Play is simple and will be immediately familiar to Fluxx players: draw a card, play a card.

But what to play? There are two other decks in the game, the ID and Mission cards. The ID cards tell you how the timeline should look for you to win. For each ID card—one is handed out face-down to each player at the beginning—a player will need an event to remain in our familiar history, create two Paradoxes and then Patch them. Mission cards compel you to collect three Artifacts. If you can match the revised timeline, or if you have the Artifacts—either situation must be true at the end of your turn—you win the game! (You can also win by collecting Chrononaut Cards (Looney Labs)ten cards into your hand during play, but cards are a tough commodity to hold onto.) And you can all collectively lose the game by allowing thirteen Paradoxes to show on the TimeLine.

Chrononauts is a light, quick card game.
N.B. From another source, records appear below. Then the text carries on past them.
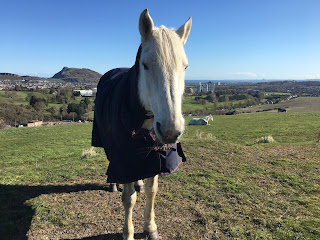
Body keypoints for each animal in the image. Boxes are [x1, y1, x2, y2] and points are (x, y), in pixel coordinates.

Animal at [118, 9, 191, 240]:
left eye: (185, 66)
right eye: (145, 64)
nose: (170, 131)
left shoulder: (154, 156)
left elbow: (152, 190)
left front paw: (150, 227)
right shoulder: (123, 158)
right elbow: (128, 198)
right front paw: (128, 233)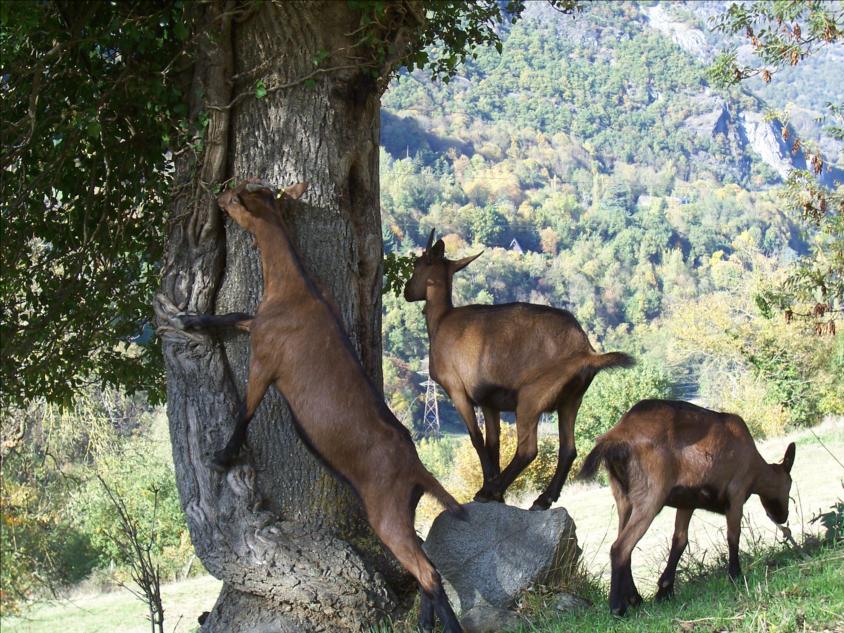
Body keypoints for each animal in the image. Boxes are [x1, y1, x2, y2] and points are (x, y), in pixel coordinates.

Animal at [178, 179, 464, 632]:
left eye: (240, 197)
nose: (219, 197)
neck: (295, 287)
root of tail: (417, 469)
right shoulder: (256, 324)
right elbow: (231, 314)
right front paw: (189, 320)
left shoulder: (265, 359)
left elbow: (245, 410)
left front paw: (222, 457)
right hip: (404, 510)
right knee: (426, 566)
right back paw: (424, 623)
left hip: (385, 514)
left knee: (427, 572)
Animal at [404, 230, 632, 512]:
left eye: (417, 264)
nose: (407, 291)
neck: (441, 321)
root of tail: (585, 351)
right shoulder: (489, 402)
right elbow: (493, 443)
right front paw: (492, 488)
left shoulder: (457, 390)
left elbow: (476, 438)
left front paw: (489, 490)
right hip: (571, 399)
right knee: (568, 448)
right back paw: (541, 499)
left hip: (531, 398)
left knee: (528, 449)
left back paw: (497, 490)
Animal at [576, 400, 796, 616]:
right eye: (789, 485)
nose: (782, 516)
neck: (756, 469)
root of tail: (614, 438)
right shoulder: (736, 492)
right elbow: (733, 535)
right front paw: (735, 575)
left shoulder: (687, 502)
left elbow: (680, 540)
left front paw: (664, 590)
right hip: (651, 494)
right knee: (620, 547)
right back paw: (617, 607)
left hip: (623, 497)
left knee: (624, 542)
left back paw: (635, 598)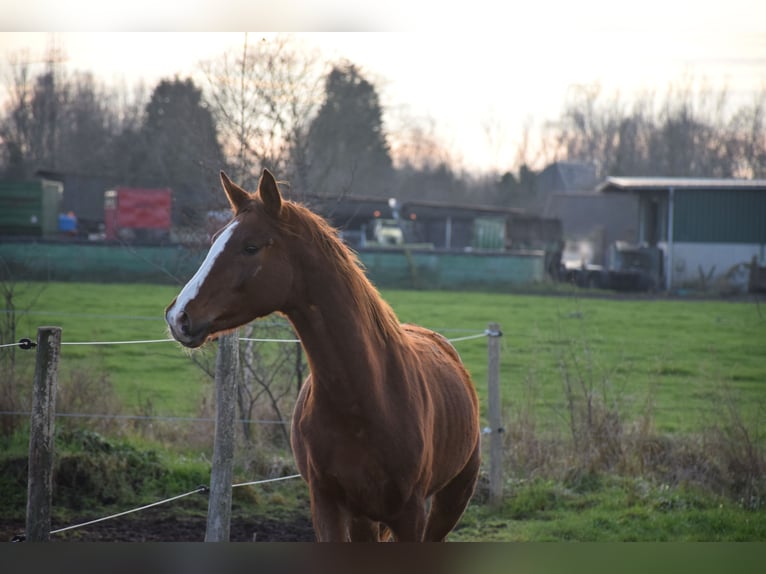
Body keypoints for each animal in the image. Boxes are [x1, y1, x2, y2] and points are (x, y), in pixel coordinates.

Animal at [165, 169, 481, 541]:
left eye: (250, 246)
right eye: (215, 239)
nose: (178, 316)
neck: (366, 402)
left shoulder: (410, 516)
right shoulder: (328, 505)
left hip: (451, 499)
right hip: (366, 518)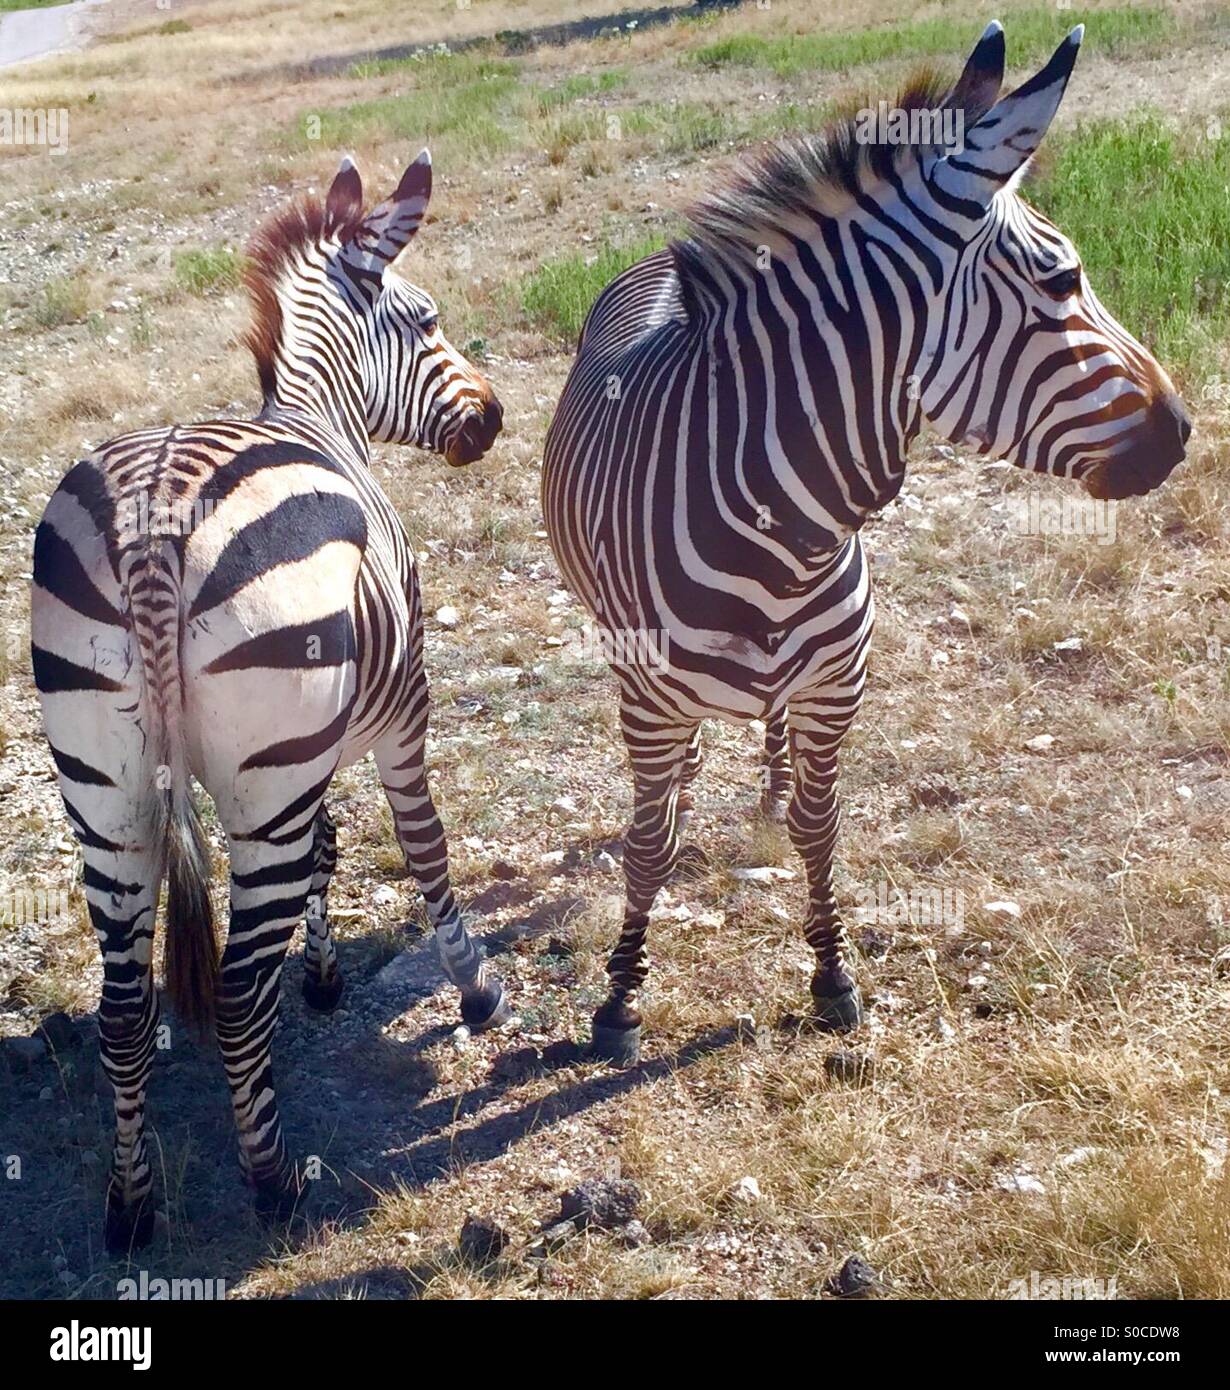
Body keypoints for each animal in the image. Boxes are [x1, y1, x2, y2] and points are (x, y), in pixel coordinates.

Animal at [31, 152, 508, 1251]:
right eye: (426, 318)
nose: (495, 416)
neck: (315, 413)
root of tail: (156, 518)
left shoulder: (311, 755)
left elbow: (332, 850)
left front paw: (326, 971)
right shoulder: (397, 711)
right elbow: (425, 848)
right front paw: (471, 985)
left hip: (109, 798)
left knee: (124, 1001)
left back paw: (130, 1205)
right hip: (261, 789)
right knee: (241, 990)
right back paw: (277, 1180)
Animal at [539, 24, 1189, 1061]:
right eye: (1063, 279)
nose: (1184, 432)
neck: (780, 533)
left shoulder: (837, 684)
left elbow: (820, 827)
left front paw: (831, 976)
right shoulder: (646, 698)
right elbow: (648, 844)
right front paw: (620, 998)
The TimeLine will change a lot during play, and there are Ripplepoints that only flip—or flip back—if certain combinations are showing elsewhere, so you have to pay a lot of attention to what’s going on. The Chrononaut cards let you steal from others, go back through the deck, force players to draw new IDs or Mission cards, and other manipulations of the people sitting at the table. Strategy is not a focus, but if you like rapidly changing tactical games, Chrononauts is a good one. While you still feel the chaos of Fluxx lurking below the surface, the play is much more satisfying–and it moves toward a (mostly) predictable end. The TimeLine rows take up a bit of space on a table, but the box is small and can easily be dropped into a backpack or game bag so you can deal the game out for late arrivals for game day or between heavier games. The game has been through multiple printings in ten years, a great track record in an industry when a game can simply disappear from view in a year.
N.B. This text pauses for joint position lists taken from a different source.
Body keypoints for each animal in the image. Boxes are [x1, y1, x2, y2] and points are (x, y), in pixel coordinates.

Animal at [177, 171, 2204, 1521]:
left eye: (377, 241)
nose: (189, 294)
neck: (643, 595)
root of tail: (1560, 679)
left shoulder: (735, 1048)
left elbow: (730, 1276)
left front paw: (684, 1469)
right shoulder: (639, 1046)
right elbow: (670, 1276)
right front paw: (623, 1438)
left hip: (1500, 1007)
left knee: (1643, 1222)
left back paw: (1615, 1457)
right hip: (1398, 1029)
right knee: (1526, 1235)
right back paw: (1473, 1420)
I want to end this review by pointing out that a new printing of Chrononauts has just hit stores, as has a new implementation of the game as a Back to the Future tie-in. It looks like the new cards for both versions are more sturdy, the game boxes more friendly for getting cards in and out, and the rules have been re-designed for the page. I have the third printing of the game, so I can’t speak to the new versions, but it looks like Looney Labs has done a nice job extending the life of this fun game.